## DOCUMENT PASSAGE
-*-*-

The 2007–08 season is the 53rd season of Pakistan domestic football and the 4th season of the Pakistan Premier League and was held from November 1, 2007 to February 6, 2008 under the auspices of Pakistan Football Federation.

Changes
Recently, the Pakistan Football Federation made changes to the league. It was announced that the league has been increased to a total of 14 teams with Habib Bank Limited, which was relegated after a winning 2 and drawing 6 out of 20 games in previous season, has also been given permission to field its team. Similarly, Pakistan Airlines, which had withdrawn its entry from the last year edition at the eleventh hour, will also feature in the coming event.

Format
A total of 182 matches will be played at different venues in Islamabad, Lahore, Karachi, Rawalpindi, Chaman, and Faisalabad. Peshawar, which was also under consideration to host few matches, has been left out of the venues’ list due to financial constraints. In Karachi, 65 matches would be held, Lahore and Islamabad have got 39 matches each, while Rawalpindi, Chaman and Faisalabad will host 13 matches each.

-*-*-

## ITEMS
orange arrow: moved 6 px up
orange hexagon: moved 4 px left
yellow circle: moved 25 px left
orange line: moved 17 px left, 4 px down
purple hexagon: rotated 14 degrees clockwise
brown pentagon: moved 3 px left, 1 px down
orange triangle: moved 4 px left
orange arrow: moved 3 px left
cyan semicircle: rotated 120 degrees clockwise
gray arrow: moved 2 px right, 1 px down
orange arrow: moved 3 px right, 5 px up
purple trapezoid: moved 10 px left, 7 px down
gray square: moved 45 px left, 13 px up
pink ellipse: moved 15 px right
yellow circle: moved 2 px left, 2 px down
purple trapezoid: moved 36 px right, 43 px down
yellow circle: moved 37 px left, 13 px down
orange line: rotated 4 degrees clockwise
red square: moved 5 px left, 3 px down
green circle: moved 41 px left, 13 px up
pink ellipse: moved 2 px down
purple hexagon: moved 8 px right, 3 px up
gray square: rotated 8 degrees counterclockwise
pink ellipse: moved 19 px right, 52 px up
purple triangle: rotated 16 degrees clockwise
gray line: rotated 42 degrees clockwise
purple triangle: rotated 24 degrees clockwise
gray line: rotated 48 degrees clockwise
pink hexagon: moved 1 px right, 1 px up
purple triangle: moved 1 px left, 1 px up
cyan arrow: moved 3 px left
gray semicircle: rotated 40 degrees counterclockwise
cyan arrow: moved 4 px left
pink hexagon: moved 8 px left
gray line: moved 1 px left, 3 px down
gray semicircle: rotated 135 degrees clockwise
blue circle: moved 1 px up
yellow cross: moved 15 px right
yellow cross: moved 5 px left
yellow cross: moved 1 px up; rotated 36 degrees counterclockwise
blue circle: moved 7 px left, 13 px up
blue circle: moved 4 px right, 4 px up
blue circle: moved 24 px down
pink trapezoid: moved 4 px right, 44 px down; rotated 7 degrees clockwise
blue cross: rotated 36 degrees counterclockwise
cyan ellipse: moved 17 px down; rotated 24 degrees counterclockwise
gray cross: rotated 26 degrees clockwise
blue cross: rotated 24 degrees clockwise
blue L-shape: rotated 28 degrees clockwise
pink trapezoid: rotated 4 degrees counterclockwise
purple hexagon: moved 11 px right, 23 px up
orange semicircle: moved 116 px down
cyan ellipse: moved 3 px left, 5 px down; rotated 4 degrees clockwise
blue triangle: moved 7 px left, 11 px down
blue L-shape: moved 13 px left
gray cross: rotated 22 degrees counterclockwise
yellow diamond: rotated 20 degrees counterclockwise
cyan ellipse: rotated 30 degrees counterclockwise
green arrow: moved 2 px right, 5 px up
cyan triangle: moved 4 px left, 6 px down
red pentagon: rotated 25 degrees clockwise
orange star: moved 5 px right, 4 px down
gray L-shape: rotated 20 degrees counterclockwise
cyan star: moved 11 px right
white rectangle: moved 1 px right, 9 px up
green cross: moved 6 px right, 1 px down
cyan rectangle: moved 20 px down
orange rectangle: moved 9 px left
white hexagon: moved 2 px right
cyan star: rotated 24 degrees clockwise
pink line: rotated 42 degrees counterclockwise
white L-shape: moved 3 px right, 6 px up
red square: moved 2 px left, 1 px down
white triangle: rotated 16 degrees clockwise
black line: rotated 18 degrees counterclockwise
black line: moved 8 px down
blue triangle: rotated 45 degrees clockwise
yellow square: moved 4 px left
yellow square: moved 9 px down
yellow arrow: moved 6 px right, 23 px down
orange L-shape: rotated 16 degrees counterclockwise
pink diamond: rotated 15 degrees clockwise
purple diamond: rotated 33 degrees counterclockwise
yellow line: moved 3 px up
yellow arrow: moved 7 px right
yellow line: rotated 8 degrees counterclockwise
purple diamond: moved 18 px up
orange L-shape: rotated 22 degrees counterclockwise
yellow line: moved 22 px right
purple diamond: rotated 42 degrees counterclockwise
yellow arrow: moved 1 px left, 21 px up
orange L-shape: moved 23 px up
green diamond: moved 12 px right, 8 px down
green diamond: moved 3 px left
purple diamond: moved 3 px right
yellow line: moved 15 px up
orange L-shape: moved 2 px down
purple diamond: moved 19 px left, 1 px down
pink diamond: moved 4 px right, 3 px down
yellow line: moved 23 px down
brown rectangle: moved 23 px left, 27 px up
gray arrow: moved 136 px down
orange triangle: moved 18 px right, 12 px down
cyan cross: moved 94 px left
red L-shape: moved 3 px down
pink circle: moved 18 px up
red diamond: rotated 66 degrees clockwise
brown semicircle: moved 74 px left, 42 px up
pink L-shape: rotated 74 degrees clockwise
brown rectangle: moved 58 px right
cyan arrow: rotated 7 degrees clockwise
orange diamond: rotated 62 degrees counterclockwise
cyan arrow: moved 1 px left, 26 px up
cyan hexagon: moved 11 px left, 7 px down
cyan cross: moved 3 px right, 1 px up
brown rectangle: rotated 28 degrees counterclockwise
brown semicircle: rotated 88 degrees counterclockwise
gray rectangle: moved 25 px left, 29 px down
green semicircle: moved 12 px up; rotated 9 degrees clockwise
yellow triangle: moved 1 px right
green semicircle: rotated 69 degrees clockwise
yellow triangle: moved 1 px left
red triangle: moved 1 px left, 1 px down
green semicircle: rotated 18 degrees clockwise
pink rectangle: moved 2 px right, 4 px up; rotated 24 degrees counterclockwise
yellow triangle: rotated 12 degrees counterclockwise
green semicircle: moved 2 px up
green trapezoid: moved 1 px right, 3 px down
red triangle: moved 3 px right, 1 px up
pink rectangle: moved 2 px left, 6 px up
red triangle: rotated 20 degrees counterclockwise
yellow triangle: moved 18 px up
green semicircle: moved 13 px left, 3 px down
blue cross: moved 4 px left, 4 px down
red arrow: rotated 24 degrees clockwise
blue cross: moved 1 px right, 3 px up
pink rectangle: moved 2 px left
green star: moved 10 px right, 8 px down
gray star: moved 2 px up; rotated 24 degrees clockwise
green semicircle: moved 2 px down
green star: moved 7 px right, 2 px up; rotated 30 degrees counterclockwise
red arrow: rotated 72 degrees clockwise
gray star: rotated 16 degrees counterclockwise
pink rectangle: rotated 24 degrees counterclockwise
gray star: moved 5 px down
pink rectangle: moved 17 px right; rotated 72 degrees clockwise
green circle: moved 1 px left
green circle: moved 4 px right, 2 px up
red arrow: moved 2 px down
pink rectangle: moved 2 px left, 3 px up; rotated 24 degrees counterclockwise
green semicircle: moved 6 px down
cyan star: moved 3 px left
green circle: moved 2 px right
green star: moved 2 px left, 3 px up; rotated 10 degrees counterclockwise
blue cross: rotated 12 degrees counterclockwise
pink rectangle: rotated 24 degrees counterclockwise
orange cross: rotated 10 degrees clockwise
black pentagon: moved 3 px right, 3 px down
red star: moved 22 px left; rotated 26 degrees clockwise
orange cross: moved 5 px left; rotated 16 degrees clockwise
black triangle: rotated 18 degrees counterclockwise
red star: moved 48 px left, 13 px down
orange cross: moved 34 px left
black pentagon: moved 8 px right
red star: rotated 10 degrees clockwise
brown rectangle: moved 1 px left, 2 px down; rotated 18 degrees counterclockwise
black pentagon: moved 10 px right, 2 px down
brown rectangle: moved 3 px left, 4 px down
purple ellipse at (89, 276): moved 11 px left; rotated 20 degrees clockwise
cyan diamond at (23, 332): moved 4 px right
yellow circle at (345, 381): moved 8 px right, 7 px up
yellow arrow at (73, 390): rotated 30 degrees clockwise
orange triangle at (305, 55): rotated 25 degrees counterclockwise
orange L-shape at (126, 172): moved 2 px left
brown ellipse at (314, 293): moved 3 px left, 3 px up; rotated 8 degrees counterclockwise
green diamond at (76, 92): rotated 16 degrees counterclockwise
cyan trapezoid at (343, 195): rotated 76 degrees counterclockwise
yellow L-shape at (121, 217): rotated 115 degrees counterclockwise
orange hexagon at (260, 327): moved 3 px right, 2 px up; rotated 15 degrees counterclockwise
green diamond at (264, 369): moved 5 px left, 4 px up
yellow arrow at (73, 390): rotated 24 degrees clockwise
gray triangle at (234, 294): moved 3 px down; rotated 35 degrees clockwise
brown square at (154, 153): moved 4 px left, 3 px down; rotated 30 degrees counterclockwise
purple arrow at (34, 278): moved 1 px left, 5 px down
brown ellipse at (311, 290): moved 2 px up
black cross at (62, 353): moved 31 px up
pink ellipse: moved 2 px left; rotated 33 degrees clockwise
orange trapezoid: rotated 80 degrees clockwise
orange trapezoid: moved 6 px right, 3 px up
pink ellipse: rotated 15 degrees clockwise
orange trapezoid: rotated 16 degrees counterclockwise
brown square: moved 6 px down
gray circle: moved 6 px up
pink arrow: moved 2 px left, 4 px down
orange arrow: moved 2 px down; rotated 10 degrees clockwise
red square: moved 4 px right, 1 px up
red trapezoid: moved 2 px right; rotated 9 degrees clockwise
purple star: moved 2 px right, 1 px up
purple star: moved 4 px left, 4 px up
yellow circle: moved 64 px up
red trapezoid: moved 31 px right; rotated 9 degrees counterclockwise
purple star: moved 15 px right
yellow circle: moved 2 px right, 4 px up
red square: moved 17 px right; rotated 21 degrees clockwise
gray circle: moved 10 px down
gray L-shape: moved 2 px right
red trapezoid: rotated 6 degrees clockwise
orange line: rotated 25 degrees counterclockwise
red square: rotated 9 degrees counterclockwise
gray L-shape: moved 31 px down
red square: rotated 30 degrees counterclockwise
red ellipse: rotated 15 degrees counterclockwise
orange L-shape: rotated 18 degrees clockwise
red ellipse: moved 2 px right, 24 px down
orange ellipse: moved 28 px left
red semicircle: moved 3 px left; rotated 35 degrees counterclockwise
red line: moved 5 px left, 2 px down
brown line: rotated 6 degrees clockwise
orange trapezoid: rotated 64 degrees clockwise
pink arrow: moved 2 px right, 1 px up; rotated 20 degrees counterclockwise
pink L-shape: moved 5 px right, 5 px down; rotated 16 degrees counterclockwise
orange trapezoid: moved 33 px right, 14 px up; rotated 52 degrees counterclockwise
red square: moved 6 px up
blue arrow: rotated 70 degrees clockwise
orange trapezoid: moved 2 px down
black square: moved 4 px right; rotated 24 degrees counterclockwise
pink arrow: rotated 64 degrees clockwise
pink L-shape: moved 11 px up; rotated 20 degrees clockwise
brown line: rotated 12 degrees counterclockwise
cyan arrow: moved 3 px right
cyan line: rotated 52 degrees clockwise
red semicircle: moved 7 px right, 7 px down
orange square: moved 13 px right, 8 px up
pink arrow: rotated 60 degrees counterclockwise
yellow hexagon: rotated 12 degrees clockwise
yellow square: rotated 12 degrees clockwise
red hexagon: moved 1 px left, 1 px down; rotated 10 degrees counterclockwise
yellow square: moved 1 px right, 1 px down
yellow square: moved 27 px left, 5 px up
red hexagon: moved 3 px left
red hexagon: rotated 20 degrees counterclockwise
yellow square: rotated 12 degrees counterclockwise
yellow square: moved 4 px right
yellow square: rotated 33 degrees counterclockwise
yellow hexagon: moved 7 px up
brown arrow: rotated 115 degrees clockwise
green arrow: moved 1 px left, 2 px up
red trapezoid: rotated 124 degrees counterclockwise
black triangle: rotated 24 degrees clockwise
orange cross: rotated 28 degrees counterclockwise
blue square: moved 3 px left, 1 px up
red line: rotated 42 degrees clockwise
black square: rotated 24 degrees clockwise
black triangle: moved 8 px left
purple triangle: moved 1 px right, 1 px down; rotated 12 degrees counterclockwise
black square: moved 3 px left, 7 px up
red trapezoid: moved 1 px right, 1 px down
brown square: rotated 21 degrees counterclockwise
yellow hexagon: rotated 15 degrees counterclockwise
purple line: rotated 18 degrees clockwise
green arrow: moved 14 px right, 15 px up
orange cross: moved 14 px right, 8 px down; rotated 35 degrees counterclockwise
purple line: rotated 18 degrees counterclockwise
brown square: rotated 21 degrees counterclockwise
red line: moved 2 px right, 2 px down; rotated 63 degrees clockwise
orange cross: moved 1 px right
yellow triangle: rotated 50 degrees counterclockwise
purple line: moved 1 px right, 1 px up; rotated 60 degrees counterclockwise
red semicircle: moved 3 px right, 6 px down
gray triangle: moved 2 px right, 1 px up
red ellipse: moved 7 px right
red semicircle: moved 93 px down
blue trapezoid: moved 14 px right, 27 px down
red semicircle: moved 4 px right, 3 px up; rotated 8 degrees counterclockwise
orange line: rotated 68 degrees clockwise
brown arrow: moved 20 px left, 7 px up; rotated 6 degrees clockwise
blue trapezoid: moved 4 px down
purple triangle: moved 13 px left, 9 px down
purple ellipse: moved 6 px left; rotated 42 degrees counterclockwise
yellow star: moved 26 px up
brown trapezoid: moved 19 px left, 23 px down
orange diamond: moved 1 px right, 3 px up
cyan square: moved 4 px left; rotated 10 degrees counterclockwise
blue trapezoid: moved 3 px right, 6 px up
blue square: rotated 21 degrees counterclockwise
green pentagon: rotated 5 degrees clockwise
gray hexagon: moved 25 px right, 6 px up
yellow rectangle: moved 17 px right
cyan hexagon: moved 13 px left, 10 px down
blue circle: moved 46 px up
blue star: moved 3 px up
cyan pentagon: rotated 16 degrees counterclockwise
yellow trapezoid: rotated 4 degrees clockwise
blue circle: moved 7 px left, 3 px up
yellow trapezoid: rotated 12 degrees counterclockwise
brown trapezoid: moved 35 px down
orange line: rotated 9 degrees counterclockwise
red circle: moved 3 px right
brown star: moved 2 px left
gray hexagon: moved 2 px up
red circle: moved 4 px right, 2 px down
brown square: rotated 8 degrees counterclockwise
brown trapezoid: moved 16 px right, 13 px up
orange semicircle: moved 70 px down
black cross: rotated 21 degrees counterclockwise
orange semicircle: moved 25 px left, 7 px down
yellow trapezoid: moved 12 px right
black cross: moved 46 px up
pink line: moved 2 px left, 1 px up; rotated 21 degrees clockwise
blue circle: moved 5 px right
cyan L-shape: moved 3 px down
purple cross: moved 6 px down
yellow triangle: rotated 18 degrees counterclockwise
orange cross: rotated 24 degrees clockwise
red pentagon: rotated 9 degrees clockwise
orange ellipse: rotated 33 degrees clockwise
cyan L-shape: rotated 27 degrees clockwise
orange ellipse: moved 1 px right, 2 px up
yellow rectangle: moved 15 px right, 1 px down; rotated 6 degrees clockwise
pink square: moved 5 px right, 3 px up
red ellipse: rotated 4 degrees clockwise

-*-*-

## PROBLEMS AND TASKS
a - According to the passage on the 2007–08 Pakistan Premier League season, why was Peshawar left off the list of venues?
b - Write a continuation of the passage on the 2007–08 Pakistan Premier League season, picking up right after its last sentence.
The records have no connection to the text about the Pakistan Premier League season.

## IN RESPONSE
a - Peshawar was left out because of financial constraints.

b -
The winners will represent Pakistan at the 2008 AFC President's Cup. The bottom two teams will be relegated to the Pakistan Football Federation League and two teams (winners and runners-up) from Pakistan Football Federation League will be promoted for the 2008-09 edition..

The matches will be held at 13:00 PST and 15:00 PST respectively on home and away basis.

This season the winning prize will be Rs. 500,000, the runners-up team will receive Rs 300,000 while the third position holder will receive Rs 100,000. All matches are likely to be supervised by neutral referees.

Teams

Stadia and locations

Season summary
The league title went to the final day of the season, with a match between Pakistan Army and WAPDA, with Army only needing a draw to retain their title, however WAPDA went on to win the match 2-1 after two goals from Arif Mehmood completing the comeback after being 0-1 down by a goal from Imran Hussain.

WAPDA won their second Premier League title and sixth top division title and became the first team to end a season undefeated.

Wohaib and Pakistan Railways were relegated to the PFF League and will be replaced next season by PFF League winners Pak Elektron and runner-ups Pakistan Steel.

Final standings

Season statistics

Scoring
Fastest goal in a match: 43 seconds – Essa for Khan Research Laboratories against Habib Bank (12 December 2007)
First hat-trick of the season: Adeel Ahmed for Khan Research Laboratories against Pakistan Television (19 November 2007)
Widest winning margin: 6 goals – WAPDA 7–1 Wohaib (5 January 2008)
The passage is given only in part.